WORK TO COMPLETE >> Your answer must be an exact transcription of every entry.

DATASET CONTENT >>

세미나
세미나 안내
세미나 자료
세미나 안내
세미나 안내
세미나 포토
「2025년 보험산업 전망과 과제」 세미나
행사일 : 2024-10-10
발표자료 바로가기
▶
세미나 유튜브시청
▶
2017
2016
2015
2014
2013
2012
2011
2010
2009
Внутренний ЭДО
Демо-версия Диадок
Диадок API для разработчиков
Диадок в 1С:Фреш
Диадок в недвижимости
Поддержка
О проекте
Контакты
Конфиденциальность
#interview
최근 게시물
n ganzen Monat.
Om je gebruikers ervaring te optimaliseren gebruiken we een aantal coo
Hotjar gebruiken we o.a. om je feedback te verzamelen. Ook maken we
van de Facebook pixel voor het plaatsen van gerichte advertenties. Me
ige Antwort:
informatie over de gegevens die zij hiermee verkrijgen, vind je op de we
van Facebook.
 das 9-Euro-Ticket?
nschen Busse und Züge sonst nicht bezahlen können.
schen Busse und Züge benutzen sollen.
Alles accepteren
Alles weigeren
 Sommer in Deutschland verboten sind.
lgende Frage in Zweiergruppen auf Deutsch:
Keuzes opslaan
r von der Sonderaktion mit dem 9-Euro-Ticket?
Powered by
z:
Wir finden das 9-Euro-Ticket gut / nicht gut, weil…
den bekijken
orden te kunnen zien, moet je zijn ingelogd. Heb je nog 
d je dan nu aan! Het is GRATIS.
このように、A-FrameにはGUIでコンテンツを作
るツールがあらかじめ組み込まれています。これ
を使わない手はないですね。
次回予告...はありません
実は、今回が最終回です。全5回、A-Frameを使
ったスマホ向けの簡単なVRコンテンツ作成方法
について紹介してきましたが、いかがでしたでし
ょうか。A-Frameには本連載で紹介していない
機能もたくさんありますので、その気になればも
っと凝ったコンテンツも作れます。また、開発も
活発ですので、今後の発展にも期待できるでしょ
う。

WRITTEN SOLUTION >>
세미나
세미나 안내
세미나 자료
세미나 안내
세미나 안내
세미나 포토
「2025년 보험산업 전망과 과제」 세미나
행사일 : 2024-10-10
발표자료 바로가기
▶
세미나 유튜브시청
▶
2017
2016
2015
2014
2013
2012
2011
2010
2009
Внутренний ЭДО
Демо-версия Диадок
Диадок API для разработчиков
Диадок в 1С:Фреш
Диадок в недвижимости
Поддержка
О проекте
Контакты
Конфиденциальность
#interview
최근 게시물
n ganzen Monat.
Om je gebruikers ervaring te optimaliseren gebruiken we een aantal coo
Hotjar gebruiken we o.a. om je feedback te verzamelen. Ook maken we
van de Facebook pixel voor het plaatsen van gerichte advertenties. Me
ige Antwort:
informatie over de gegevens die zij hiermee verkrijgen, vind je op de we
van Facebook.
 das 9-Euro-Ticket?
nschen Busse und Züge sonst nicht bezahlen können.
schen Busse und Züge benutzen sollen.
Alles accepteren
Alles weigeren
 Sommer in Deutschland verboten sind.
lgende Frage in Zweiergruppen auf Deutsch:
Keuzes opslaan
r von der Sonderaktion mit dem 9-Euro-Ticket?
Powered by
z:
Wir finden das 9-Euro-Ticket gut / nicht gut, weil…
den bekijken
orden te kunnen zien, moet je zijn ingelogd. Heb je nog 
d je dan nu aan! Het is GRATIS.
このように、A-FrameにはGUIでコンテンツを作
るツールがあらかじめ組み込まれています。これ
を使わない手はないですね。
次回予告...はありません
実は、今回が最終回です。全5回、A-Frameを使
ったスマホ向けの簡単なVRコンテンツ作成方法
について紹介してきましたが、いかがでしたでし
ょうか。A-Frameには本連載で紹介していない
機能もたくさんありますので、その気になればも
っと凝ったコンテンツも作れます。また、開発も
活発ですので、今後の発展にも期待できるでしょ
う。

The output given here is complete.